**Action item:** Rewrite the data below, replacing every "difference" with "gap" and keeping everything else unchanged. Leave the pictures out of your version.
------ Data provided
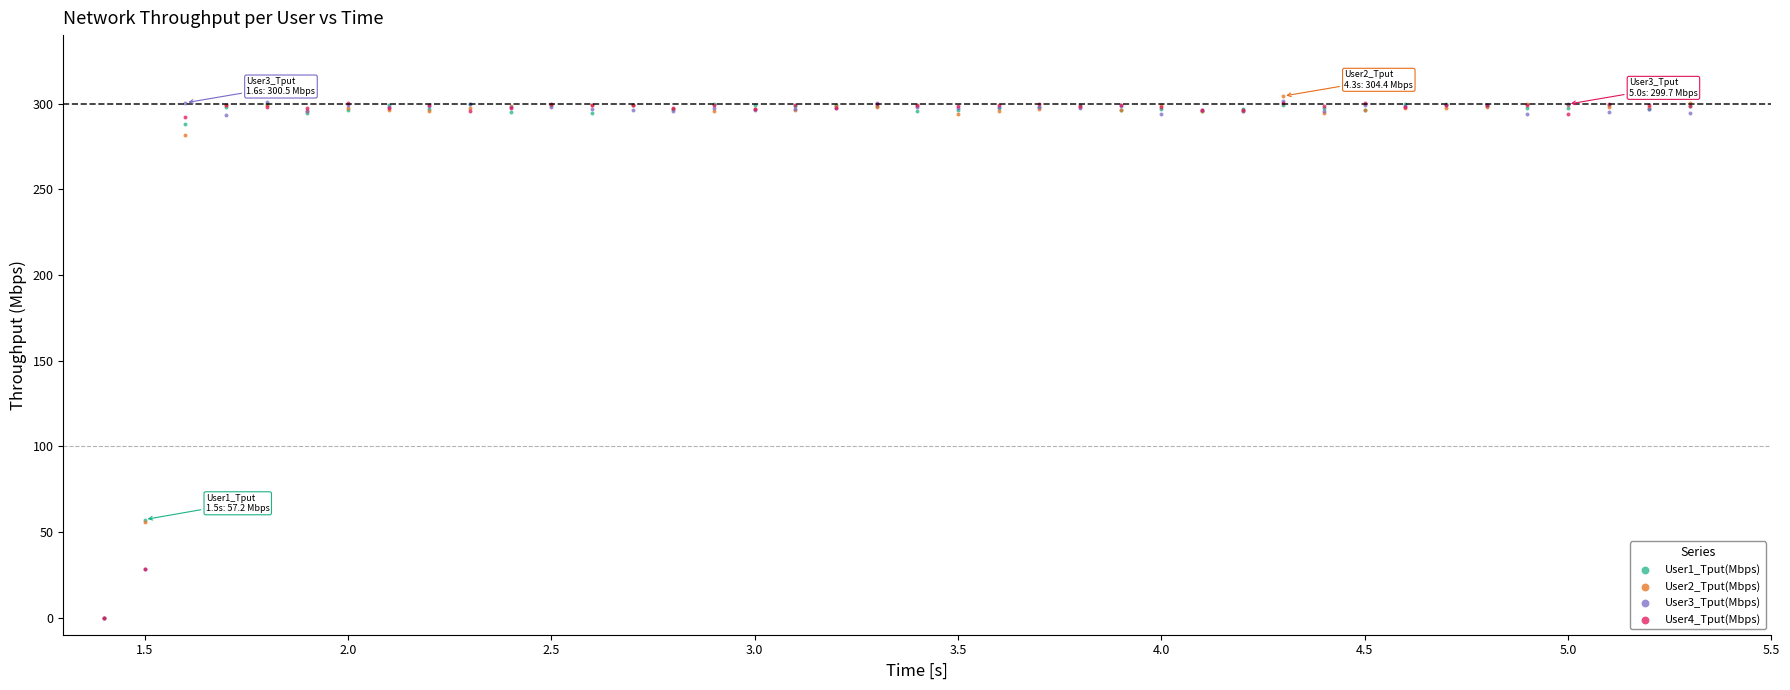

What are all the series names shown in the legend?

User1_Tput(Mbps), User2_Tput(Mbps), User3_Tput(Mbps), User4_Tput(Mbps)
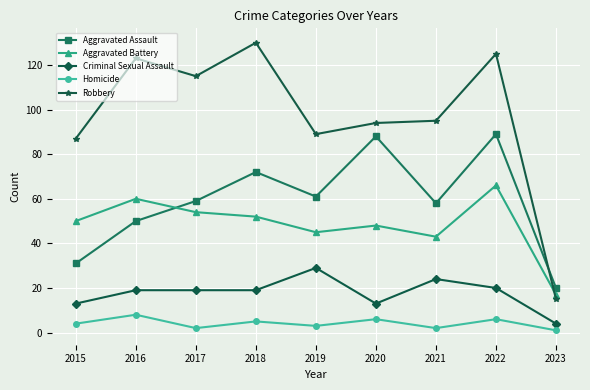

Where is Aggravated Battery nearest to the value 41?

2021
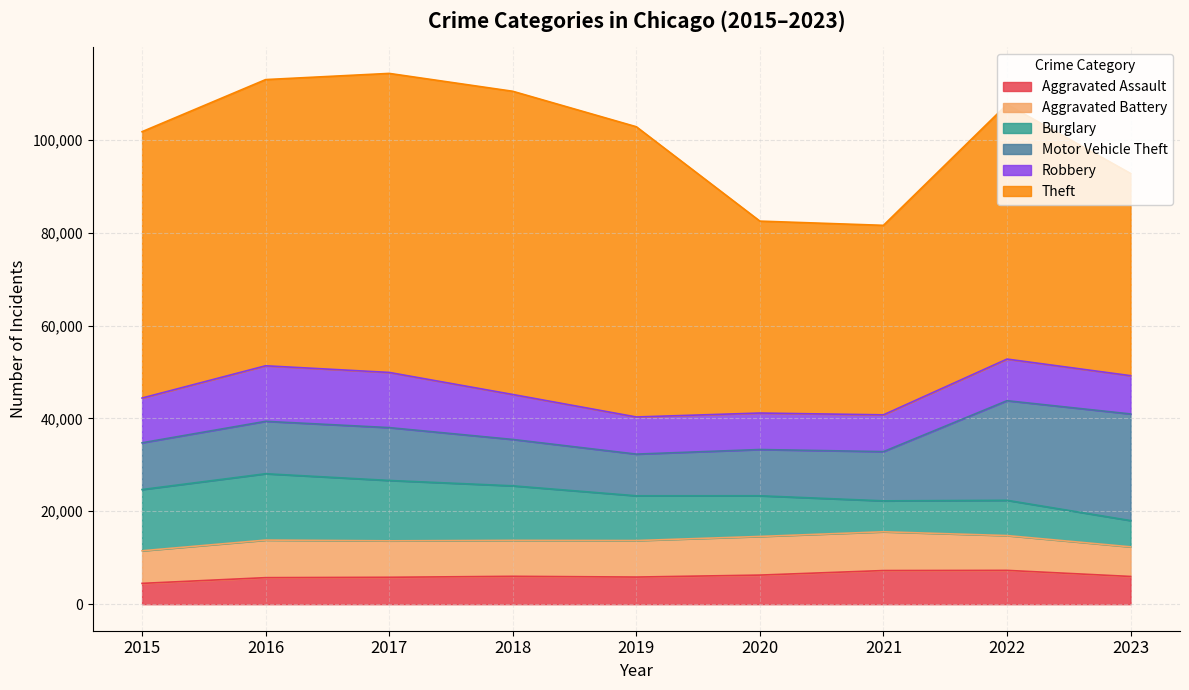

What is the difference between the Theft values at 2018 and 2017?

901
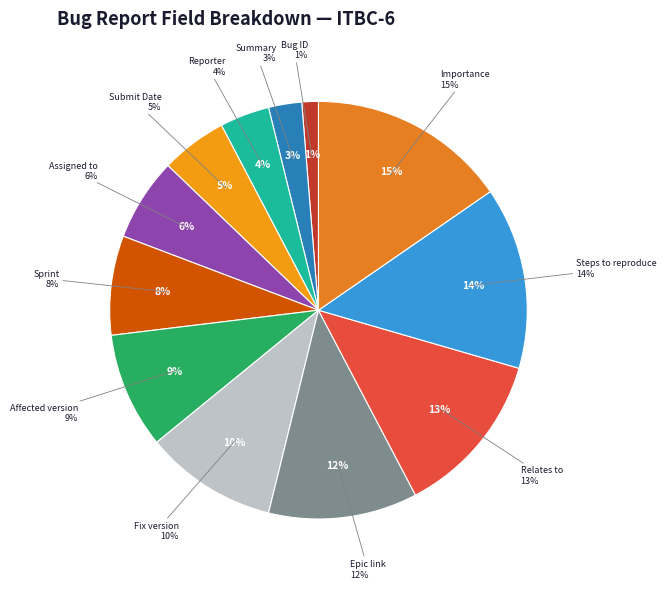

To the nearest percent, what portion does Relates to represent?

13%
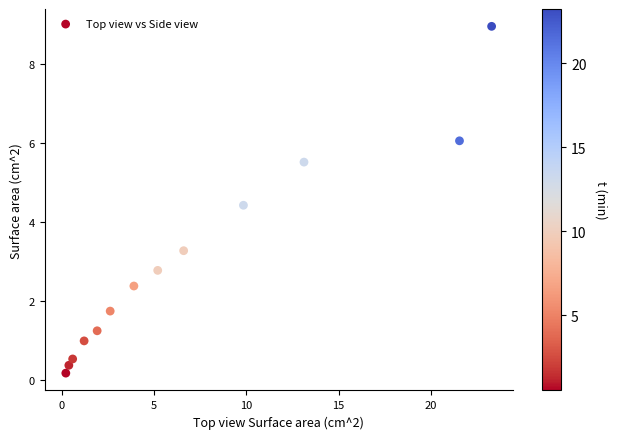

What is the range of Y values (max minus min)?

8.8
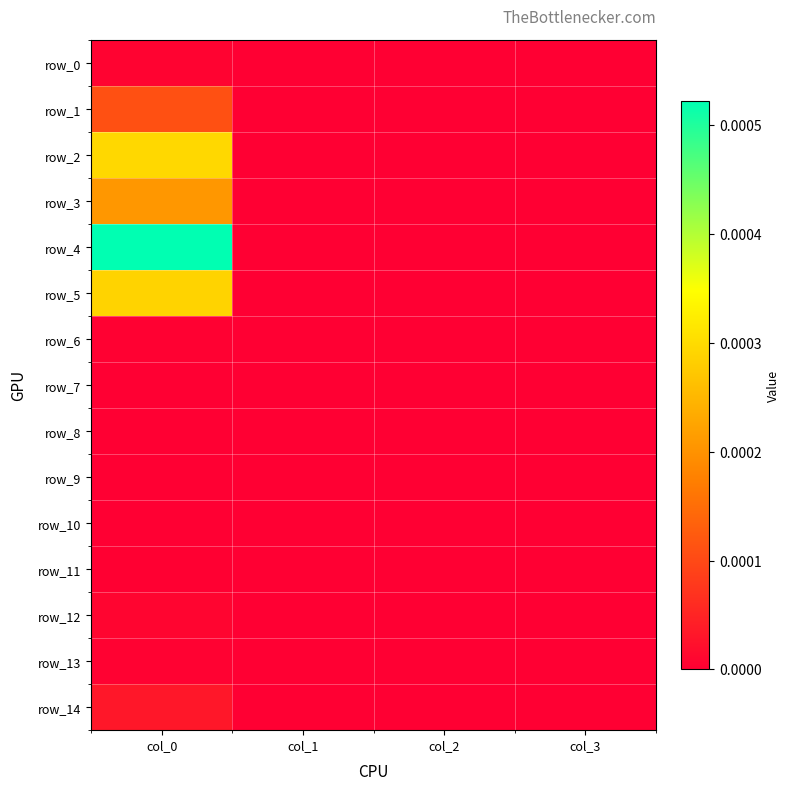

Which series has the widest spread of values?

row_4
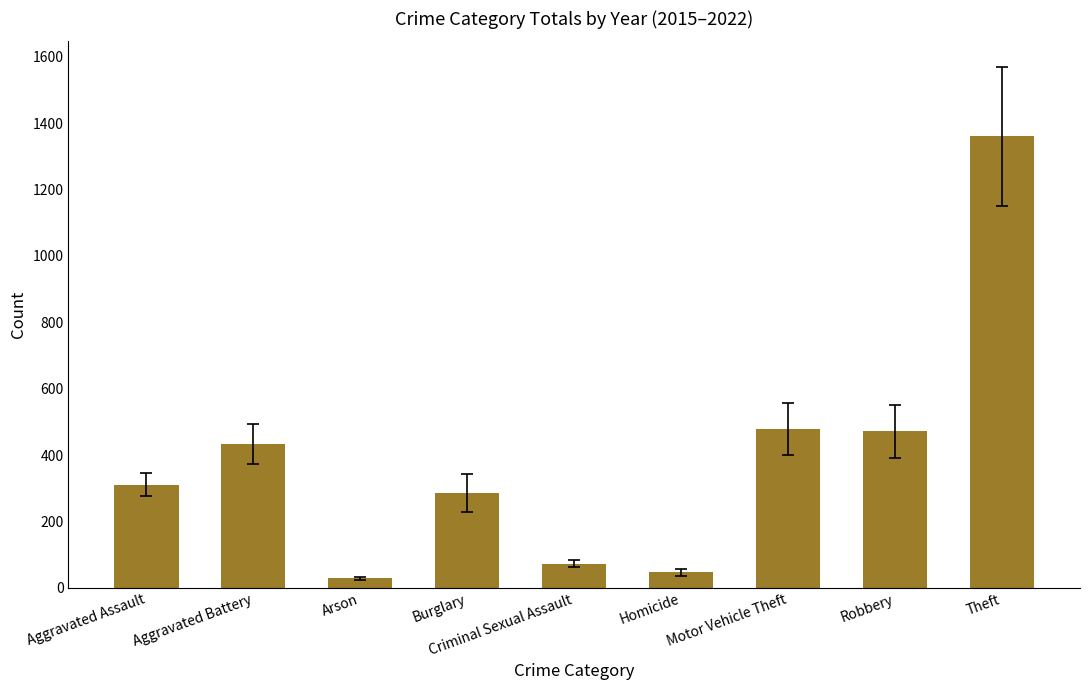

What is the difference between the values at Homicide and Criminal Sexual Assault?

26.1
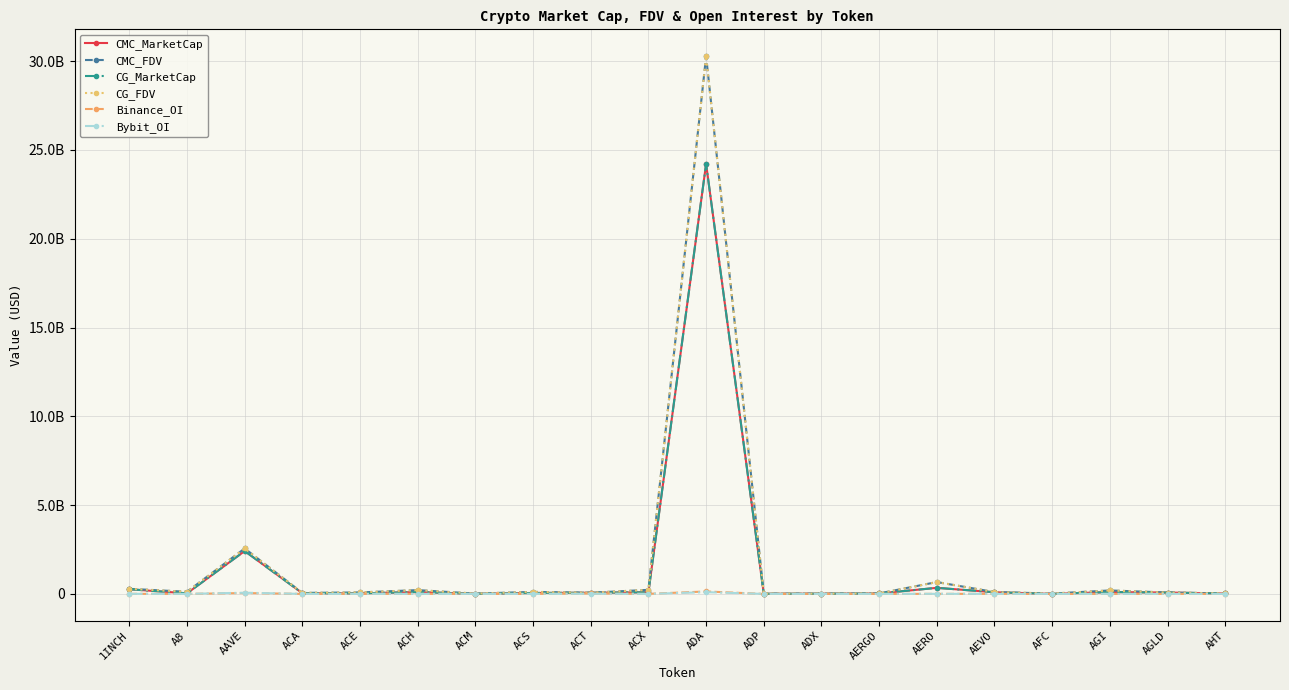

At which label is Binance_OI closest to 68714262?

AAVE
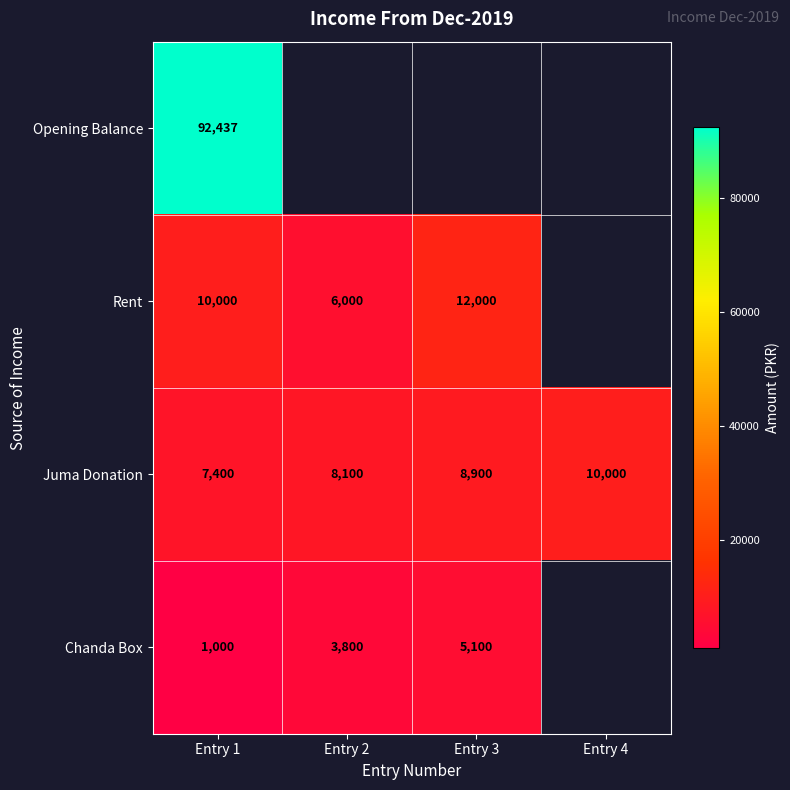

What is the sum of all Juma Donation values?

34400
------------
**Answer below:**
What are all the series names shown in the legend?

User1_Tput(Mbps), User2_Tput(Mbps), User3_Tput(Mbps), User4_Tput(Mbps)

Where is Aggravated Battery nearest to the value 41?

2021

What is the gap between the Theft values at 2018 and 2017?

901

To the nearest percent, what portion does Relates to represent?

13%

What is the range of Y values (max minus min)?

8.8

Which series has the widest spread of values?

row_4

What is the gap between the values at Homicide and Criminal Sexual Assault?

26.1

At which label is Binance_OI closest to 68714262?

AAVE

What is the sum of all Juma Donation values?

34400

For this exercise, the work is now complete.